バックアップ、データ保護という成熟市場においてVeeam Sofwareは年30%で成長するベンダーだ。日本市場への正式参入は2年前、日本法人であるヴィーム・ソフトウェアの執行役員社長兼バイスプレジデント古館正清氏は、今年は3倍成長を狙うと語る。その戦略は何か? 古舘氏に聞いた。
ーー日本市場はVeeamの中でも最も成長している市場の1つとなっています。何が受け入れられているのでしょうか?
Veeamは日本法人の立ち上げが2年前と遅かったこともあり、全体の売り上げに占める比率がまだまだ低い。通常、外資系ITベンダーで日本法人が占める比率は5%程度だが、まだそこに達していない。参入が遅れたのは、ダブルバイトという言語の問題。市場が大きいので、米国本社の期待も大きく投資している。
ヴィーム・ソフトウェアの執行役員社長兼バイスプレジデント古館正清氏
バックアップはどの企業にも必要な技術だ。そのため、企業はバックアップを新たな投資と考えないので、良いビジネス領域と言える。われわれはこの市場に対して”より投資効率の良い形でリアーキテクトすべき”と提案している。これが受け入れられている。今年の後半から、エンタープライズでも大規模な採用が増えるとみている。
ーー2017年12月の就任後、今後5年でデータ保護市場のトップを目指すと宣言しました。実現のためにどのような戦略を立てているのでしょうか?
データ保護ソフトウェア市場は250億円と言われており、そのうち半分がチャネルパートナーを経由している。そこで、1つ目の戦略として、チャネルパートナーを増やす。今年は、パートナーエコシステムを作り直す再構築の年としている。現在、ディストリビューターは3社、リセラーは約130社だが、リセラーの数を今年は3倍の400社に増やす。売り上げ目標も3倍を目指している。
2つ目として、エンタープライズ市場。これまでVeeamが入っていないところだ。グローバルでもエンタープライズを重要な戦略に掲げているが、日本は特にエンタープライズ顧客を訪問する営業がいなかった。現在、これについても組織づくりを進めているところだ。今年は大手顧客を獲得していきたい。
ーー顧客はすでに何らかのバックアップやデータ保護ソリューションを導入しています。Veeamを選ぶ理由は何になるのでしょうか?

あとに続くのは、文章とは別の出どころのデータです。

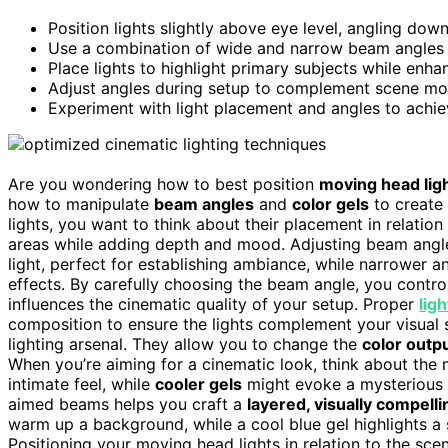
Position lights slightly above eye level, angling dow
Use a combination of wide and narrow beam angles 
Place lights to highlight primary subjects while en
Adjust angles during setup to complement scene mo
Experiment with light placement and angles to achie
Are you wondering how to best position
moving head lig
how to manipulate
beam angles
and
color gels
to create
lights, you want to think about their placement in relatio
areas while adding depth and mood. Adjusting beam angles 
light, perfect for establishing ambiance, while narrower a
effects. By carefully choosing the beam angle, you contro
influences the cinematic quality of your setup. Proper
lig
composition to ensure the lights complement your visual st
lighting arsenal. They allow you to change the
color outp
When you’re aiming for a cinematic look, think about th
intimate feel, while
cooler gels
might evoke a mysterious o
aimed beams helps you craft a
layered, visually compell
warm up a background, while a cool blue gel highlights a s
Positioning your moving head lights in relation to the sce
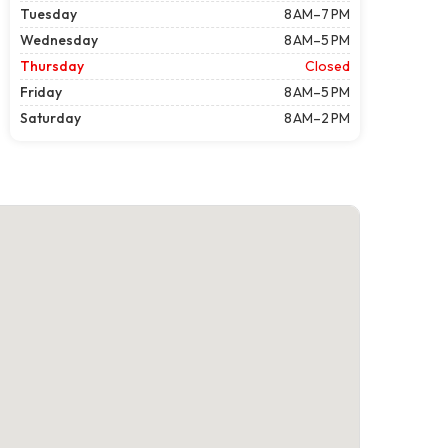
Tuesday
8 AM–7 PM
Wednesday
8 AM–5 PM
Thursday
Closed
Friday
8 AM–5 PM
Saturday
8 AM–2 PM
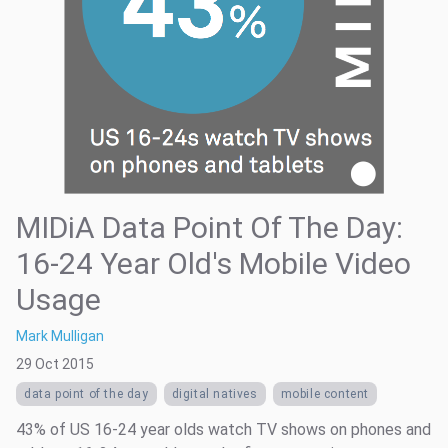
MIDiA Data Point Of The Day:
16-24 Year Old's Mobile Video
Usage
Mark Mulligan
29 Oct 2015
data point of the day
digital natives
mobile content
43% of US 16-24 year olds watch TV shows on phones and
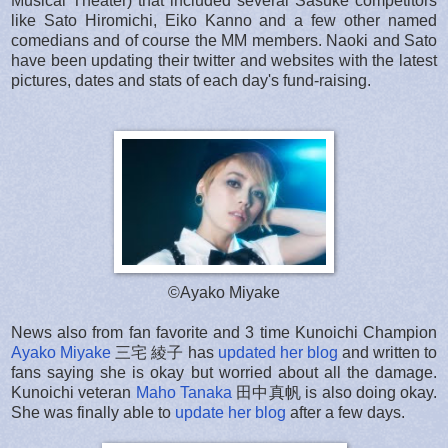
Musical Theater) that included several Sasuke competitors
like Sato Hiromichi, Eiko Kanno and a few other named
comedians and of course the MM members. Naoki and Sato
have been updating their twitter and websites with the latest
pictures, dates and stats of each day's fund-raising.
©Ayako Miyake
News also from fan favorite and 3 time Kunoichi Champion
Ayako Miyake
三宅 綾子 has
updated her blog
and written to
fans saying she is okay but worried about all the damage.
Kunoichi veteran
Maho Tanaka
田中真帆 is also doing okay.
She was finally able to
update her blog
after a few days.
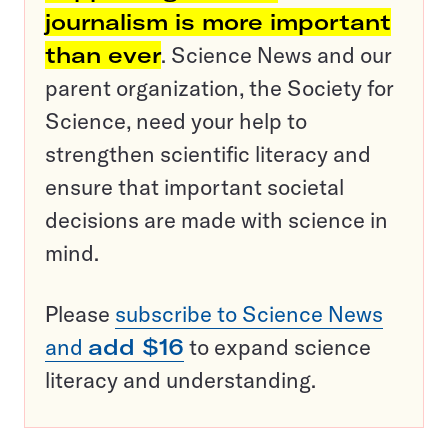
journalism is more important
than ever
. Science News and our
parent organization, the Society for
Science, need your help to
strengthen scientific literacy and
ensure that important societal
decisions are made with science in
mind.
Please
subscribe to Science News
and
add $16
to expand science
literacy and understanding.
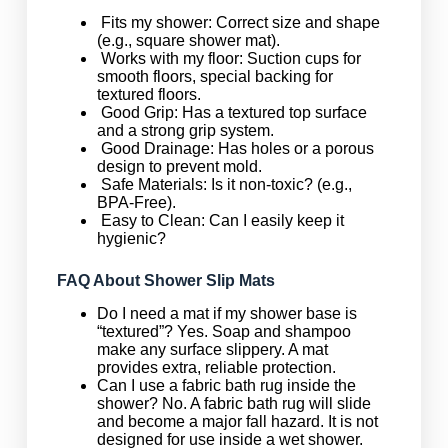
Fits my shower: Correct size and shape
(e.g., square shower mat).
Works with my floor: Suction cups for
smooth floors, special backing for
textured floors.
Good Grip: Has a textured top surface
and a strong grip system.
Good Drainage: Has holes or a porous
design to prevent mold.
Safe Materials: Is it non-toxic? (e.g.,
BPA-Free).
Easy to Clean: Can I easily keep it
hygienic?
FAQ About Shower Slip Mats
Do I need a mat if my shower base is
“textured”? Yes. Soap and shampoo
make any surface slippery. A mat
provides extra, reliable protection.
Can I use a fabric bath rug inside the
shower? No. A fabric bath rug will slide
and become a major fall hazard. It is not
designed for use inside a wet shower.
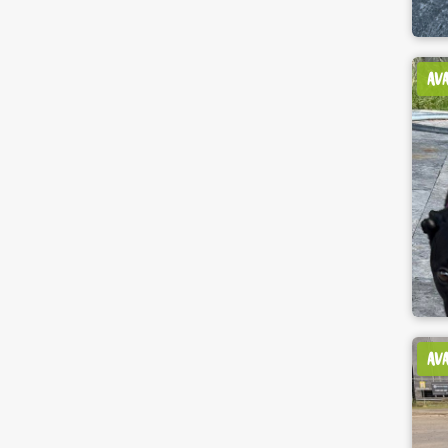
AV
AV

Veeamは仮想化に強く、VMware、Hyper-Vなどと親和性が高い。仮想化のレプリケーションを必要としている顧客にパッケージとしてソリューションを提供できる。仮想化基盤の入れ替えが重要な入り口になる。仮想化基盤の入れ替えは5年に1度のサイクルで行われるが、ここでチャネルパートナーもVeeamが良いと評価していただいている。仮想化案件でVeeamを提供いただけるパートナーは増えており、400社程度にのぼっている。着任後、日本の大企業上位30社を訪問してきたが、5分の1程度の企業が仮想化基盤のリフレッシュを検討している。
バックアップの課題は、バックアップしたはずのデータが戻らないこと。バックアップを取っておくと戻ると思っている企業が多いが、8割程度の顧客から”とっていたバックアップが戻らない”という声をきく。バックアップ導入時にテストをするが、システムは年数の経過とともに変更が加わり、最初に設定していたバックアップが変更に追いついていないからだ。
企業の多くは問題に気づいているが、保険のようにバックアップを取っている、ディザスタリカバリ対策をしている、ということにしている。しかし、実際に何かあると戻らないという問題が起こっている。Veeamは”アベイラビリティ”というが、これはちゃんと戻るということを意味する。